9. A method of a micro/nano imprint process, a clamping device applied for clamping a substrate, the clamping device comprising a first module, a second module and a locking module, the first module and the second module for accommodating and supporting a mold having a predetermined structure, the locking module for locking the first module and the second module, the method of the micro/nano imprint process comprising the following steps of:

(S1) placing the mold and the substrate between the first module of the clamping device and the second module of the clamping device;

(S2) driving the predetermined structure of the mold to imprint the substrate by a predetermined way;

(S3) locking the first module and the second module for maintaining a relative position or pressure between the first module and the second module; and

(S4) removing the substrate from the clamping device.

10. The method of the micro/nano imprint process of claim 9, wherein the step (S2) comprises following sub-steps of:

(S22) heating the clamping device; and

(S24) imprinting the structure by using the predetermined structure of the mold.

11. The method of the micro/nano imprint process of claim 9, further comprising the following step between the step (S3) and the step (S4):

(S31) lowering the temperature of the clamping device.

12. The method of the micro/nano imprint process of claim 9, wherein the clamping device further comprises an adjusting module, for connecting the first module and the second module.
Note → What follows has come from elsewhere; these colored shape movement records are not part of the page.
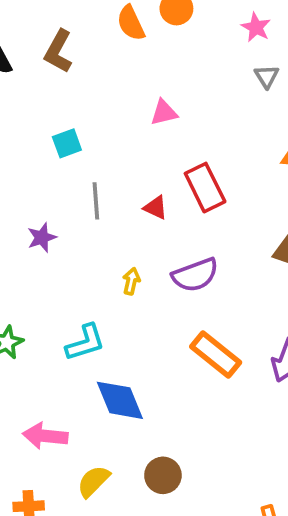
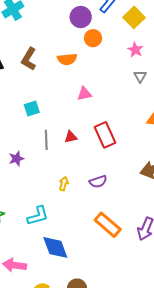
orange semicircle: (131, 23) -> (67, 59), moved, turned -72
red triangle: (155, 208) -> (71, 137), moved, turned -40
purple semicircle: (195, 275) -> (98, 182), size x0.7

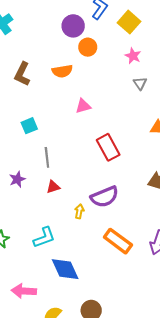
red triangle: (71, 137) -> (53, 187), moved
purple semicircle: (98, 182) -> (105, 197), size x1.5
yellow arrow: (64, 184) -> (79, 211), moved

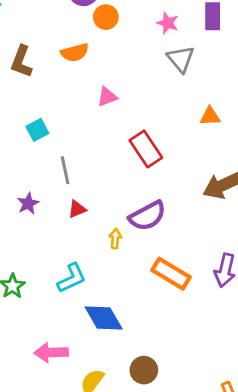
gray triangle: (140, 83) -> (181, 59), size x1.5

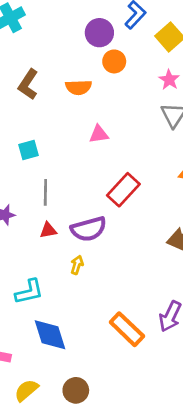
red rectangle: (146, 149) -> (123, 190), turned 64
purple semicircle: (147, 216) -> (89, 229), moved
orange rectangle: (171, 274) -> (127, 329), moved

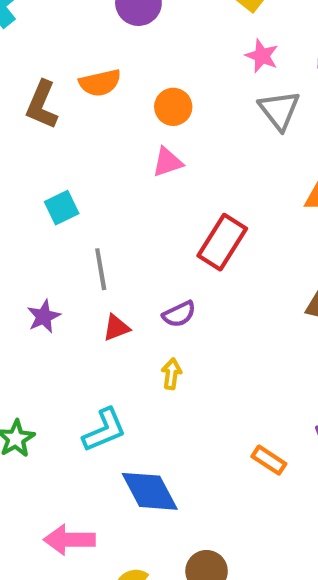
orange circle: (114, 61) -> (173, 107), moved
orange semicircle: (79, 87) -> (100, 83), moved
purple semicircle: (89, 229) -> (179, 314), size x0.6
orange rectangle: (127, 329) -> (269, 460), size x0.6

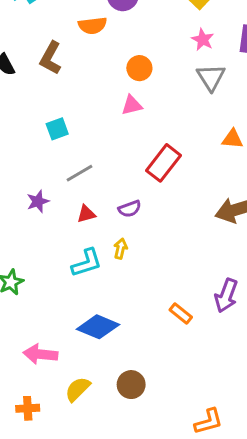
orange semicircle: (100, 83) -> (93, 25), moved
gray line: (101, 269) -> (80, 173), turned 64
cyan L-shape: (104, 430) -> (87, 263), moved
blue diamond: (150, 491) -> (98, 327), turned -45

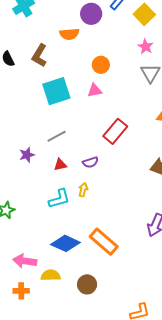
cyan square: (57, 129) -> (56, 91), moved, size x1.8
orange rectangle: (181, 314) -> (104, 242), moved, size x1.8
yellow semicircle: (78, 389) -> (51, 275), moved, turned 42
orange cross: (28, 408) -> (21, 291), moved

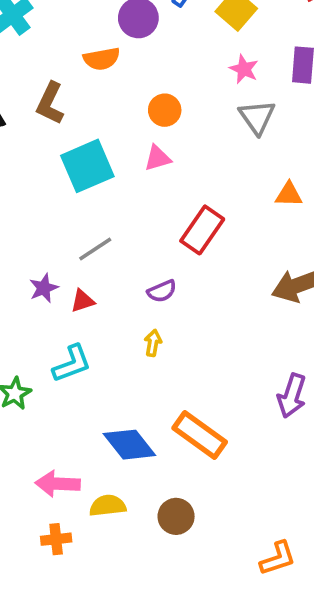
red triangle: (60, 165) -> (83, 301), moved
cyan L-shape: (59, 199) -> (72, 364), moved
blue diamond: (65, 243) -> (129, 445), turned 32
13. The method of the micro/nano imprint process of claim 9, wherein the clamping device further comprises a fixing element located between the first module and the second module, for maintaining a vertical pressure between the first module and the second module or an inside pressure of the clamping device.

14. The method of the micro/nano imprint process of claim 9, wherein the predetermined way is to force the clamping device with at least one pressure by a pressing device.

15. The method of the micro/nano imprint process of claim 9, wherein the substrate or the material layer can be a polymer material, a metal or a glass.